STIR is a suite of protocols and procedures intended to combat caller ID spoofing on public telephone networks. The name was inspired by Ian Fleming’s character James Bond, who famously prefers his martinis ‘shaken, not stirred’ It works by adding a digital certificate to the Session Initiation Protocol information used to initiate and route calls in VoIP systems.

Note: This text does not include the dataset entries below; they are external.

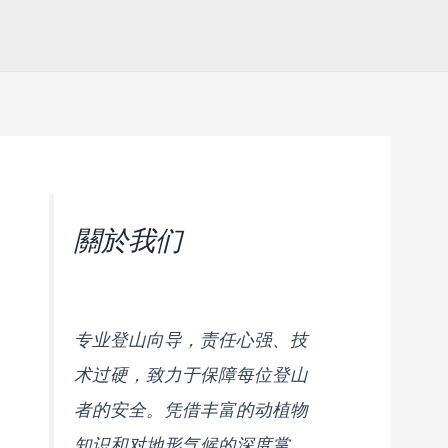
關於我们
专业登山向导，责任心强、技
术过硬，致力于保障每位登山
者的安全。凭借丰富的动植物
知识和对地形气候的深度掌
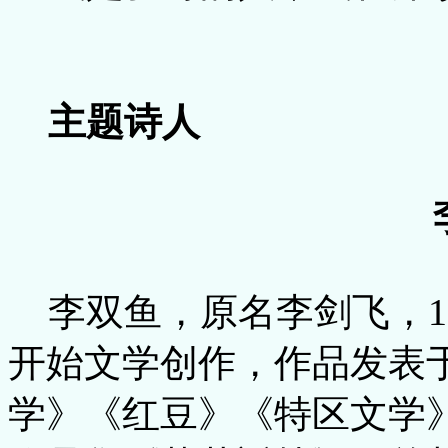
主题诗人
李双鱼，原名李剑飞，19
开始文学创作，作品发表
学》《红豆》《特区文学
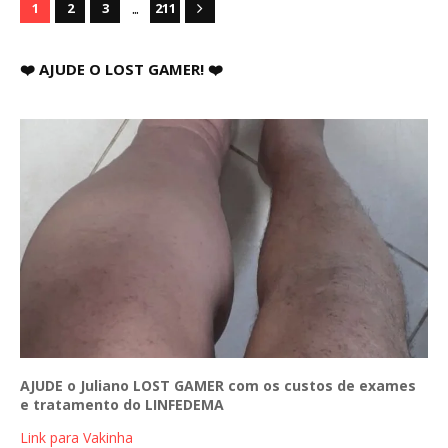
...
1
2
3
211
❤️ AJUDE O LOST GAMER! ❤️
AJUDE o Juliano LOST GAMER com os custos de exames
e tratamento do LINFEDEMA
Link para Vakinha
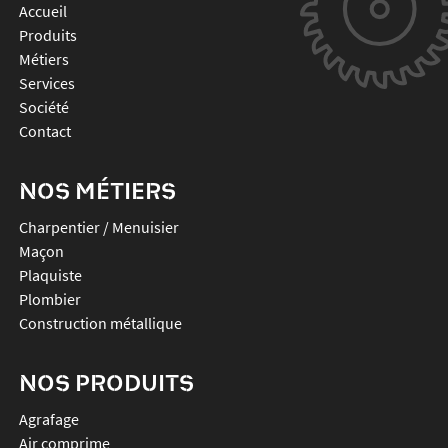
Accueil
Produits
Métiers
Services
Société
Contact
NOS MÉTIERS
Charpentier / Menuisier
Maçon
Plaquiste
Plombier
Construction métallique
NOS PRODUITS
agrafage
air comprime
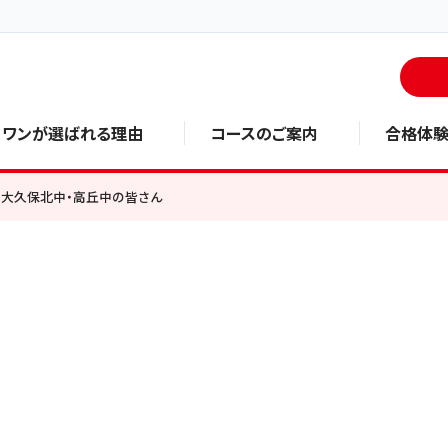
・ワンが選ばれる理由
コースのご案内
合格体
大久保北中・高丘中の皆さん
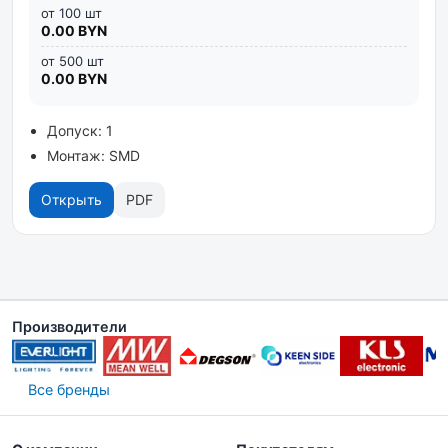
от 100 шт
0.00 BYN
от 500 шт
0.00 BYN
Допуск: 1
Монтаж: SMD
Открыть
PDF
Производители
Все бренды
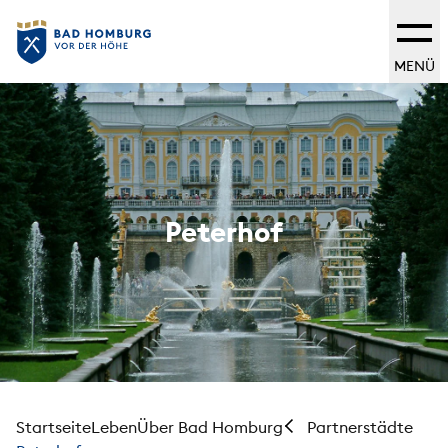
MENÜ
Peterhof
Startseite
Leben
Über Bad Homburg
Partnerstädte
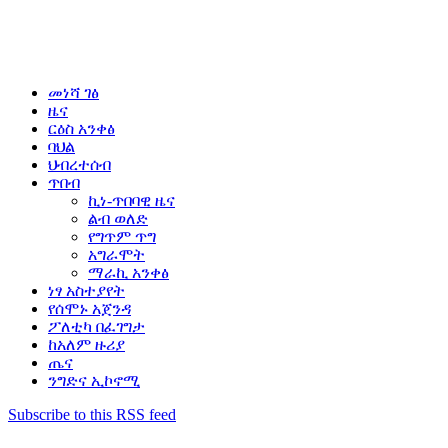
መነሻ ገፅ
ዜና
ርዕስ አንቀፅ
ባህል
ህብረተሰብ
ጥበብ
ኪነ-ጥበባዊ ዜና
ልብ ወለድ
የግጥም ጥግ
አግራሞት
ማራኪ አንቀፅ
ነፃ አስተያየት
የሰሞኑ አጀንዳ
ፖለቲካ በፈገግታ
ከአለም ዙሪያ
ጤና
ንግድና ኢኮኖሚ
Subscribe to this RSS feed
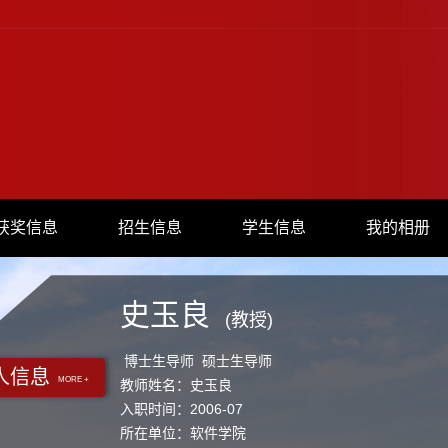
获奖信息
招生信息
学生信息
我的相册
史玉良
(教授)
博士生导师 硕士生导师
人信息
MORE +
教师姓名：史玉良
入职时间：2006-07
所在单位：软件学院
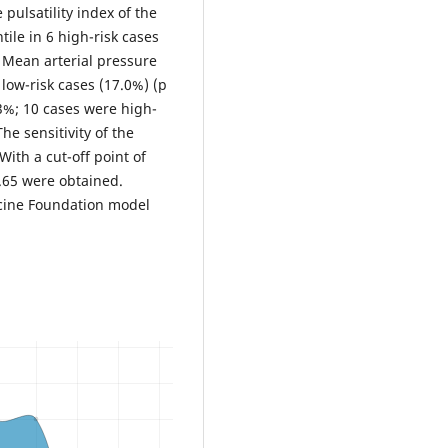
 pulsatility index of the
ile in 6 high-risk cases
. Mean arterial pressure
 low-risk cases (17.0%) (p
3%; 10 cases were high-
he sensitivity of the
ith a cut-off point of
5.65 were obtained.
icine Foundation model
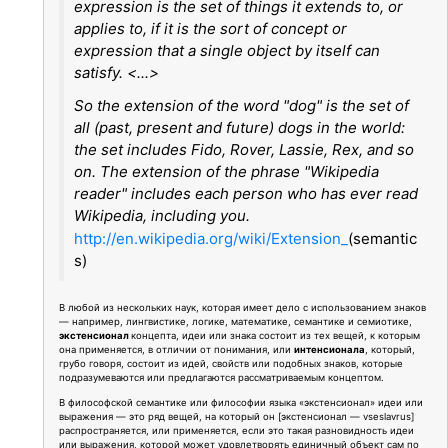
expression is the set of things it extends to, or
applies to, if it is the sort of concept or
expression that a single object by itself can
satisfy. <...>
So the extension of the word "dog" is the set of
all (past, present and future) dogs in the world:
the set includes Fido, Rover, Lassie, Rex, and so
on. The extension of the phrase "Wikipedia
reader" includes each person who has ever read
Wikipedia, including you.
http://en.wikipedia.org/wiki/Extension_
(semantic
s)
В любой из нескольких наук, которая имеет дело с использованием знаков
— например, лингвистике, логике, математике, семантике и семиотике,
экстенсионал
концепта, идеи или знака состоит из тех вещей, к которым
она применяется, в отличии от понимания, или
интенсионала
, который,
грубо говоря, состоит из идей, свойств или подобных знаков, которые
подразумеваются или предлагаются рассматриваемым концептом.
В философской семантике или философии языка «экстенсионал» идеи или
выражения — это ряд вещей, на который он [экстенсионал — vseslavrus]
распространяется, или применяется, если это такая разновидность идеи
или выражения, которой может удовлетворять единичный объект сам по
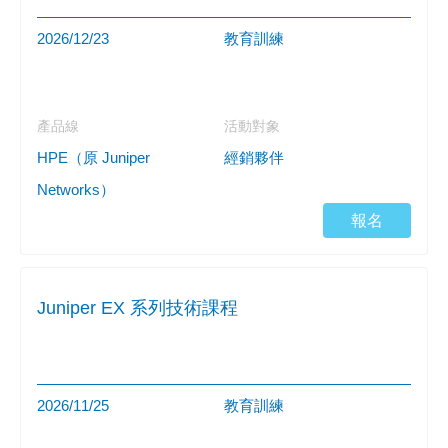
2026/12/23
教育訓練
產品線
活動對象
HPE（原 Juniper
經銷夥伴
Networks）
報名
Juniper EX 系列技術課程
2026/11/25
教育訓練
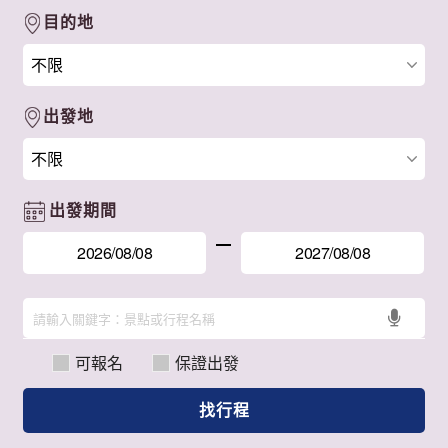
目的地
出發地
出發期間
可報名
保證出發
找行程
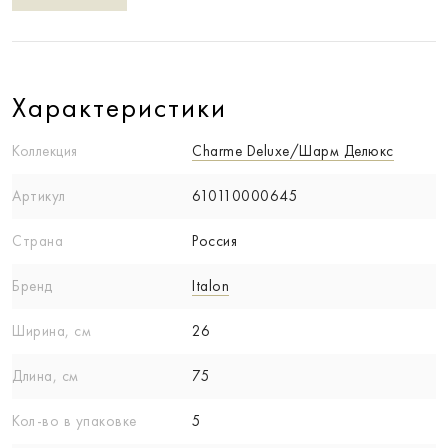
Характеристики
Коллекция
Charme Deluxe/Шарм Делюкс
Артикул
610110000645
Страна
Россия
Бренд
Italon
Ширина, см
26
Длина, см
75
Кол-вo в упаковке
5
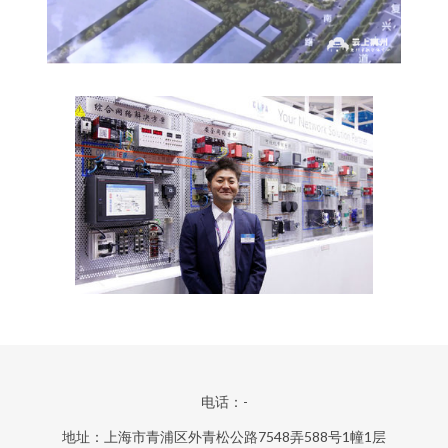
电话：-
地址：上海市青浦区外青松公路7548弄588号1幢1层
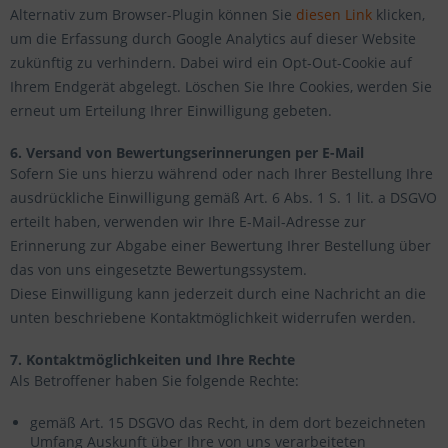
Alternativ zum Browser-Plugin können Sie
diesen Link
klicken,
um die Erfassung durch Google Analytics auf dieser Website
zukünftig zu verhindern. Dabei wird ein Opt-Out-Cookie auf
Ihrem Endgerät abgelegt. Löschen Sie Ihre Cookies, werden Sie
erneut um Erteilung Ihrer Einwilligung gebeten.
6. Versand von Bewertungserinnerungen per E-Mail
Sofern Sie uns hierzu während oder nach Ihrer Bestellung Ihre
ausdrückliche Einwilligung gemäß Art. 6 Abs. 1 S. 1 lit. a DSGVO
erteilt haben, verwenden wir Ihre E-Mail-Adresse zur
Erinnerung zur Abgabe einer Bewertung Ihrer Bestellung über
das von uns eingesetzte Bewertungssystem.
Diese Einwilligung kann jederzeit durch eine Nachricht an die
unten beschriebene Kontaktmöglichkeit widerrufen werden.
7. Kontaktmöglichkeiten und Ihre Rechte
Als Betroffener haben Sie folgende Rechte:
gemäß Art. 15 DSGVO das Recht, in dem dort bezeichneten
Umfang Auskunft über Ihre von uns verarbeiteten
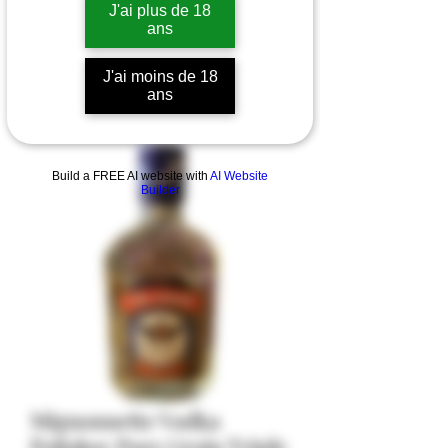
J'ai plus de 18
ans
J'ai moins de 18
ans
Build a FREE AI website with
AI Website
Builder
Mignonnette Vodka
Poliakov Pure Grain Triple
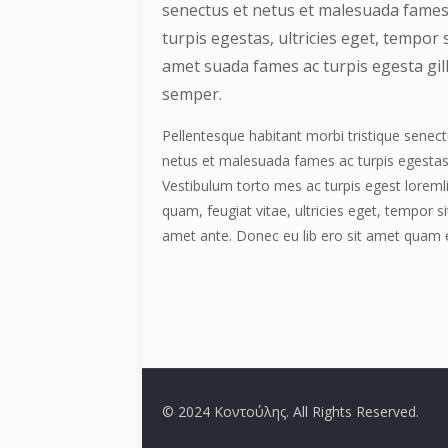
senectus et netus et malesuada fames
turpis egestas, ultricies eget, tempor s
amet suada fames ac turpis egesta gil
semper.
Pellentesque habitant morbi tristique senect
netus et malesuada fames ac turpis egestas
Vestibulum torto mes ac turpis egest loreml
quam, feugiat vitae, ultricies eget, tempor si
amet ante. Donec eu lib ero sit amet quam 
© 2024 Κοντούλης. All Rights Reserved.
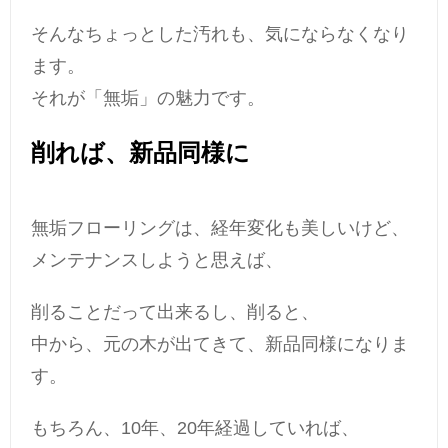
そんなちょっとした汚れも、気にならなくなり
ます。
それが「無垢」の魅力です。
削れば、新品同様に
無垢フローリングは、経年変化も美しいけど、
メンテナンスしようと思えば、
削ることだって出来るし、削ると、
中から、元の木が出てきて、新品同様になりま
す。
もちろん、10年、20年経過していれば、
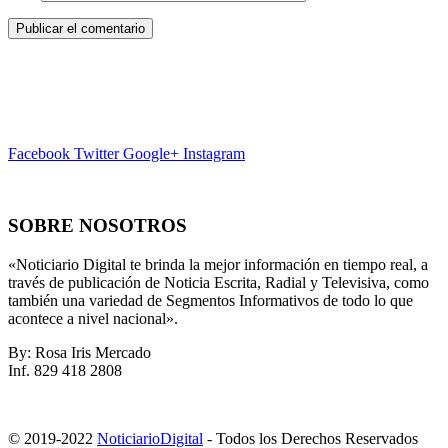
Facebook
Twitter
Google+
Instagram
SOBRE NOSOTROS
«Noticiario Digital te brinda la mejor información en tiempo real, a
través de publicación de Noticia Escrita, Radial y Televisiva, como
también una variedad de Segmentos Informativos de todo lo que
acontece a nivel nacional».
By: Rosa Iris Mercado
Inf. 829 418 2808
© 2019-2022
NoticiarioDigital
- Todos los Derechos Reservados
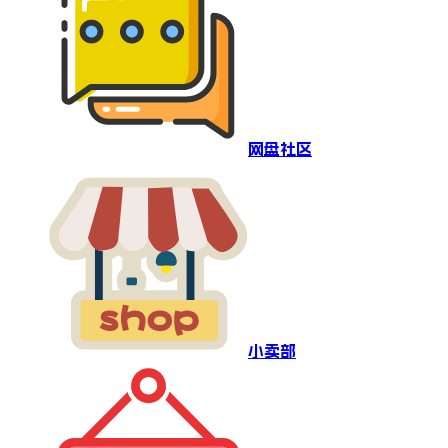
网盘社区
小卖部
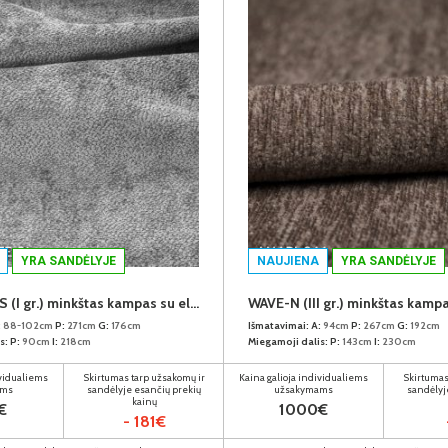
YRA SANDĖLYJE
NAUJIENA
YRA SANDĖLYJE
GIOVANNI-S (I gr.) minkštas kampas su elektrine funkcija (Aphrodite-21) D
:
88-102cm
P:
271cm
G:
176cm
Išmatavimai:
A:
94cm
P:
267cm
G:
192cm
s:
P:
90cm
I:
218cm
Miegamoji dalis:
P:
143cm
I:
230cm
ividualiems
Skirtumas tarp užsakomų ir
Kaina galioja individualiems
Skirtumas
ams
sandėlyje esančių prekių
užsakymams
sandėlyj
kainų
€
1000€
- 181€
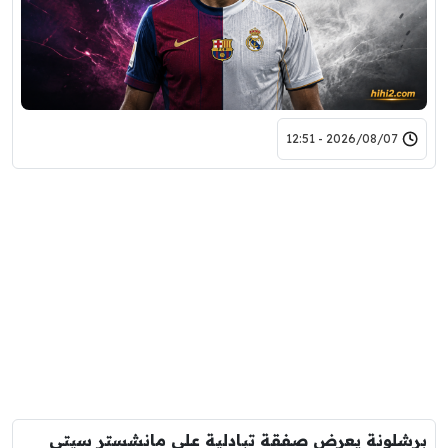
2026/08/07 - 12:51
برشلونة يعرض صفقة تبادلية على مانشستر سيتي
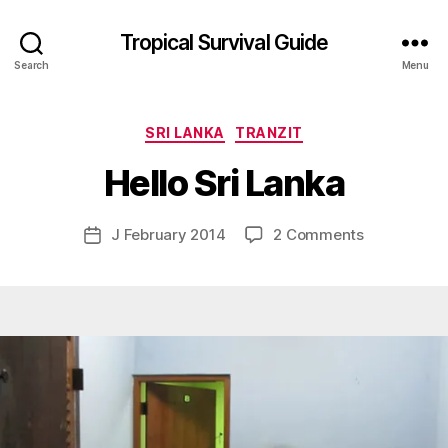
Tropical Survival Guide
Search
Menu
B
y
Categories
SRI LANKA
TRANZIT
g
o
Hello Sri Lanka
s
p
o
Post
on
J February 2014
2 Comments
Post
d
author
Hello
date
a
Sri
r
Lanka
s
e
f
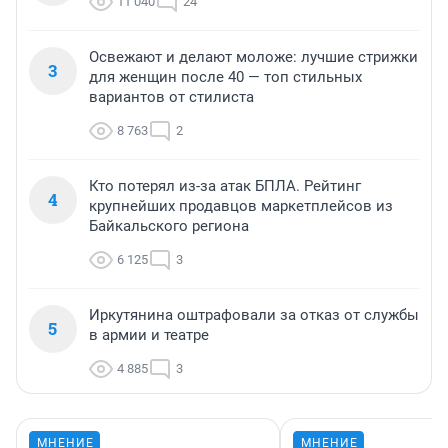
11 040
24
Освежают и делают моложе: лучшие стрижки
3
для женщин после 40 — топ стильных
вариантов от стилиста
8 763
2
Кто потерял из-за атак БПЛА. Рейтинг
4
крупнейших продавцов маркетплейсов из
Байкальского региона
6 125
3
Иркутянина оштрафовали за отказ от службы
5
в армии и театре
4 885
3
МНЕНИЕ
МНЕНИЕ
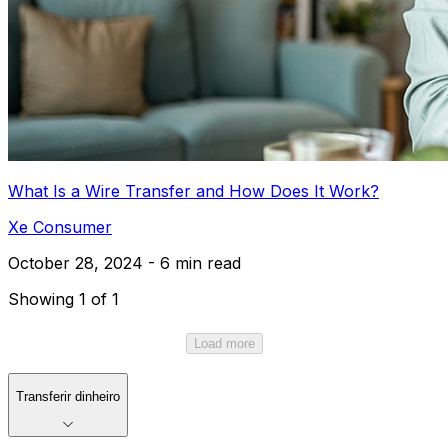
What Is a Wire Transfer and How Does It Work?
Xe Consumer
October 28, 2024 - 6 min read
Showing 1 of 1
Load more
Transferir dinheiro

About STIR/SHAKEN in brief

As of 2019, ShAKEN is a major ongoing effort in the United States, which is suffering an ‘epidemic’ of robocalls. The idea of sending the phone number to the customer for identification purposes dates to 1968, when Ted Paraskevakos introduced the idea of modem-like devices that would send and receive the information over normal voice lines. The concept was developed through the 1970s and had its first public trial with Bell Atlantic in 1984 and a follow-up in 1987. The system was widespread in the U.S. and Canada by the mid-1990s, and spread to most other countries by the end of the decade. It soon became an indispensable system allowing customers to screen calls from telemarketers. Unscrupulous users began using this concept, which became known as ‘spoofing’ to hide the true origins of the call to prevent callbacks. The introduction of voice-over-IP systems allowed users to place calls to other users directly through the internet without ever using the public telephone network. This became so common that the Federal Trade Commission was given the mandate to sue companies that provided false caller ID information. In the late 1990s, a new system emerged that use SIP and VoIP to route calls wherever possible, only exiting wherever it is possible to dial the closest number. A company with several systems in separate offices could reduce the benefit to the caller by reducing the number to being dialed.
You want to know more about STIR/SHAKEN?
This page is based on the article STIR/SHAKEN published in Wikipedia (as of Jan. 03, 2021) and was automatically summarized using artificial intelligence.